It’s become very clear to me that I am currently living as both a 15 and a 41 year old woman at the same time. I’m not going to say I’ve regressed because I truly believe that I have not yet been through this stage of development – I’m visiting it for the first time in many ways!
I knew when I started this blog that talking about the “Girl in the Mirror” was the right way to put it. I’m not sure I could have said why, exactly, but folks have asked why I’m saying girl and, I think, concerned that I’m not giving myself credit as a grown woman. I actually see it as somewhat the opposite. As I shoved away painful parts of adolescence – namely, my weight and the whole world of attraction and relationship – I seized on growing up quickly in other areas. I was a rock-solid friend and emotional pillar. I developed a leadership style, a work ethic, a cultural outlook. In my 20s, I fell up the career ladder at the University of Maryland. I taught an honors class in leadership and developed a full set of consulting and facilitation skills. I looked at the world of opera and made decisions to go in my own direction, lining up with my own way of contributing to the world. I got a grip on my finances, well, after graduate school! I paid attention to retirement savings. I am the worldly friend. The wise friend. The one with great advice and, oh, so balanced. I give myself plenty of credit as a woman.
I have not ever given the 15 year old any credit and barely any time to do the things that 15 year olds do. I have not flailed around in the throws of emotion. I have not acted impulsively or selfishly. I have not felt lost or naive or innocent or incompetent.
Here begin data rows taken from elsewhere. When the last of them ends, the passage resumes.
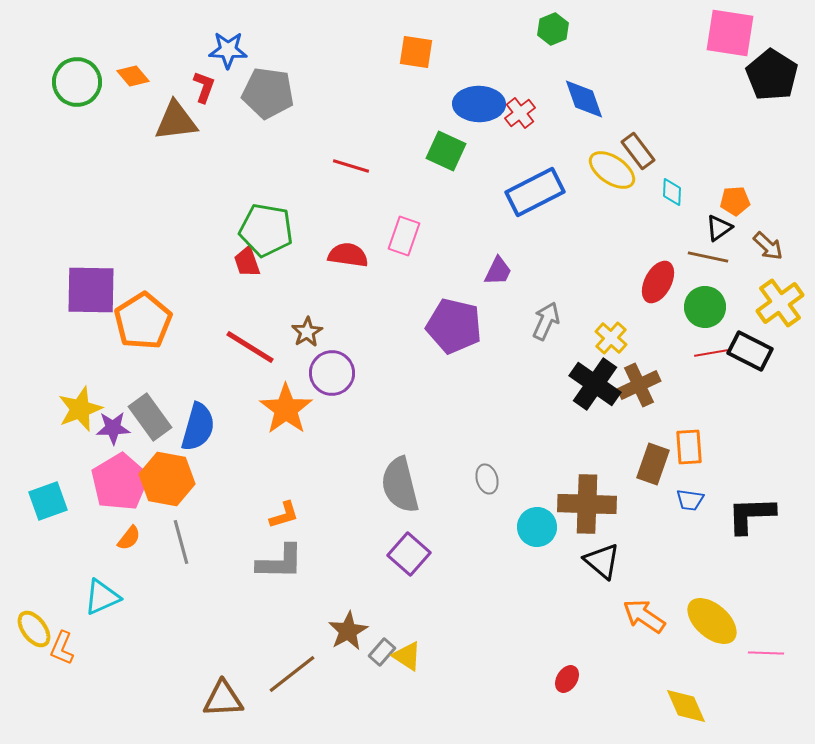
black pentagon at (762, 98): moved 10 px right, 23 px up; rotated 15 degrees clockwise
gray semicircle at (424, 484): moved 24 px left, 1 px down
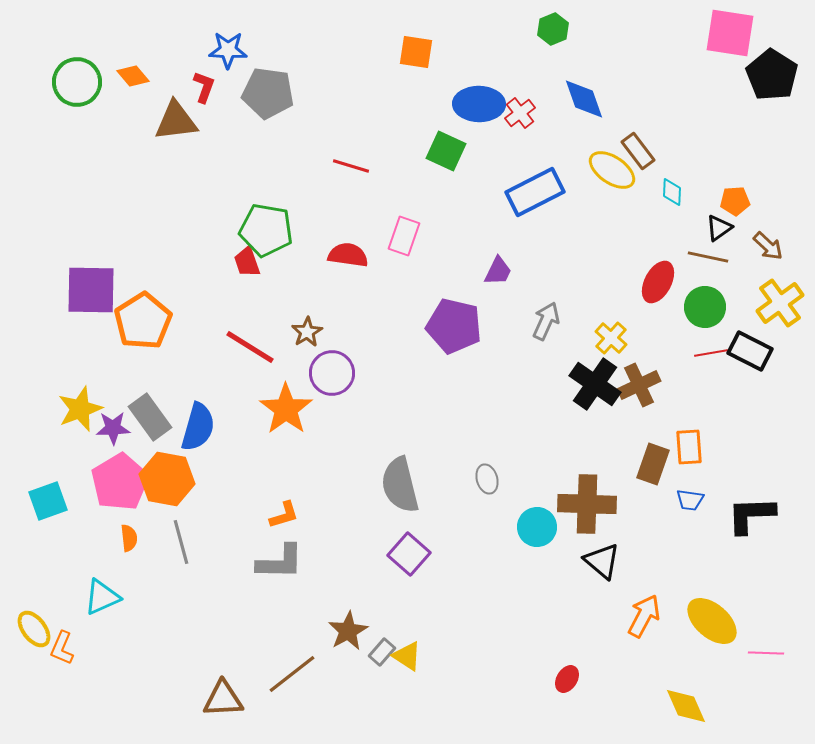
orange semicircle at (129, 538): rotated 44 degrees counterclockwise
orange arrow at (644, 616): rotated 84 degrees clockwise
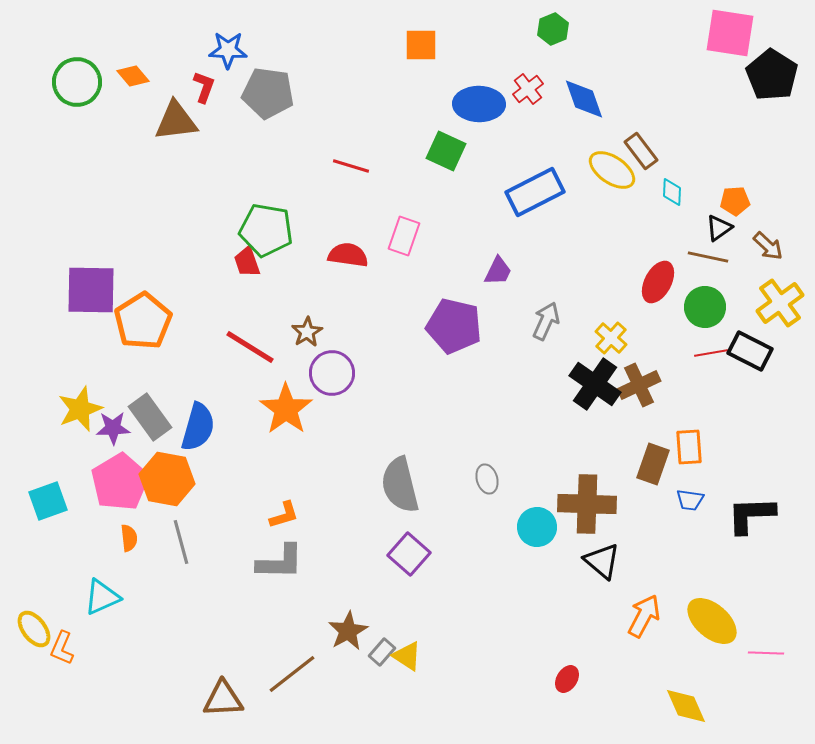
orange square at (416, 52): moved 5 px right, 7 px up; rotated 9 degrees counterclockwise
red cross at (520, 113): moved 8 px right, 24 px up
brown rectangle at (638, 151): moved 3 px right
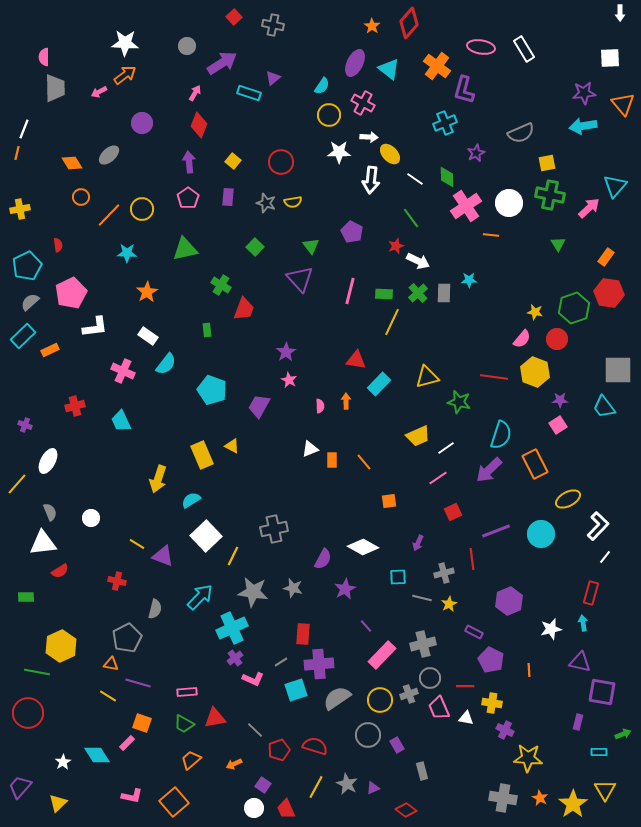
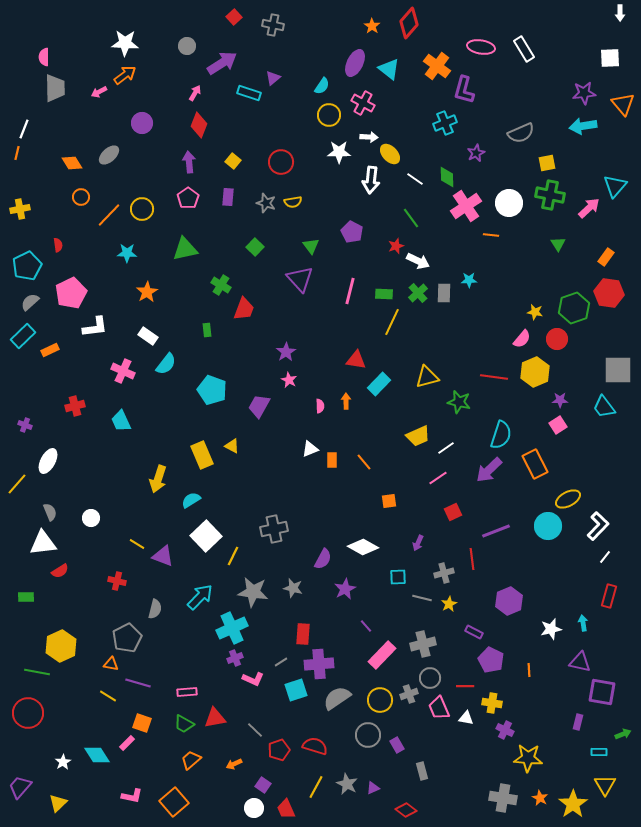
yellow hexagon at (535, 372): rotated 16 degrees clockwise
cyan circle at (541, 534): moved 7 px right, 8 px up
red rectangle at (591, 593): moved 18 px right, 3 px down
purple cross at (235, 658): rotated 14 degrees clockwise
yellow triangle at (605, 790): moved 5 px up
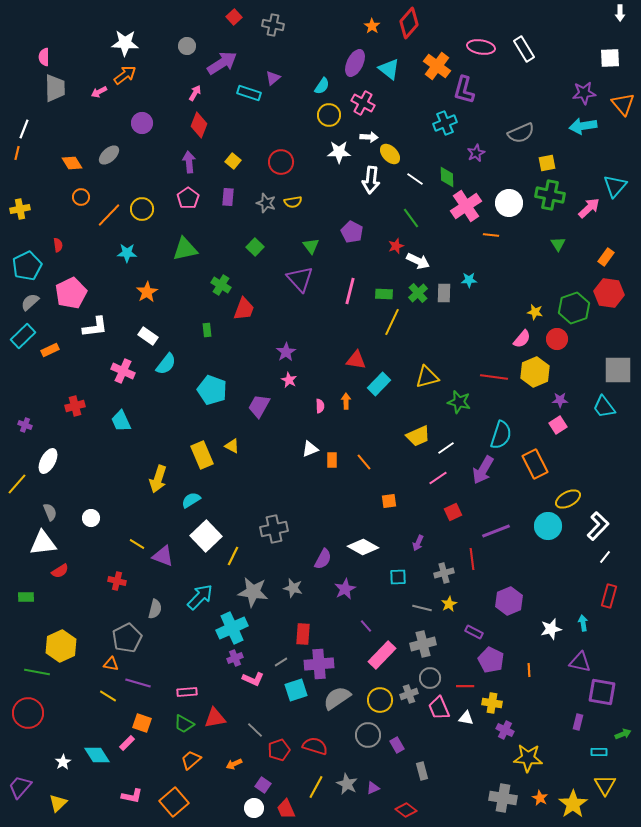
purple arrow at (489, 470): moved 6 px left; rotated 16 degrees counterclockwise
gray line at (422, 598): moved 10 px down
There was no sowing of wild oats. There was not even a casual scattering of oats. In fact, I’m pretty sure that I was decidedly in denial that I was in possession of any oats.
So, imagine my surprise when this hurt and confused 15-year-old comes roaring out of me a year ago and starts demanding and flailing around in my perfectly crafted 41-year-old life. At first, I shoved and ridiculed and railed against her. I didn’t give her any credit or any time. But she was not going to be denied. And it was my veil of control and maturity that made it impossible for her to be heard. So she had to shout…at me and, through me, at the people that I love. And she wreaked havoc on my body and on my heart. And she got her way. And I, the 41-year-old, have had to try to make sense of the mess that she made, live my adult life as best as can through it all, and find ways for her to be here and have a voice while she needs it. So, my current thinking is that it’s best to be in conversation with this 15-year-old rather than at war with her. My parents probably have some fabulous advice about that.
About when I was 15 (or somewhere in there), I pulled a chair out from under Amy Wellington – a girl that I was becoming friends with. It was a stupid prank and meant to be funny and, instead, I found that I had been hurtful and mean. Amy (and her parents) were angry and our friendship stopped there. I was so confused that it had happened that way – and dismayed and sorry. And I didn’t really have words (except to apologize) to explain why I thought it would be funny. It certainly seemed ridiculous when I went to explain it. These are things that 15-year-olds do. And it’s way harder to find myself in the same position as a grown woman without words (except sorry) to explain how I pulled the chair out from underneath us. But I understand that my 15-year-old needs to go through some awkward, insecure, flailing stages. Everyone needs to go through their stages or they won’t ever fully grow. And I understand that not having things so perfectly, maturely, wrapped up is a much more authentic (and, actually…MATURE, by definition) way to live.
That doesn’t mean that it’s any easier…and especially on the days when I don’t really LIKE my 15-year-old self. I think, however, that I’ve heard many many parents say how much they love their teenagers even on the days that they don’t like them. And she does need a whole heap of love right now. And I’ve got to be first in line to give it.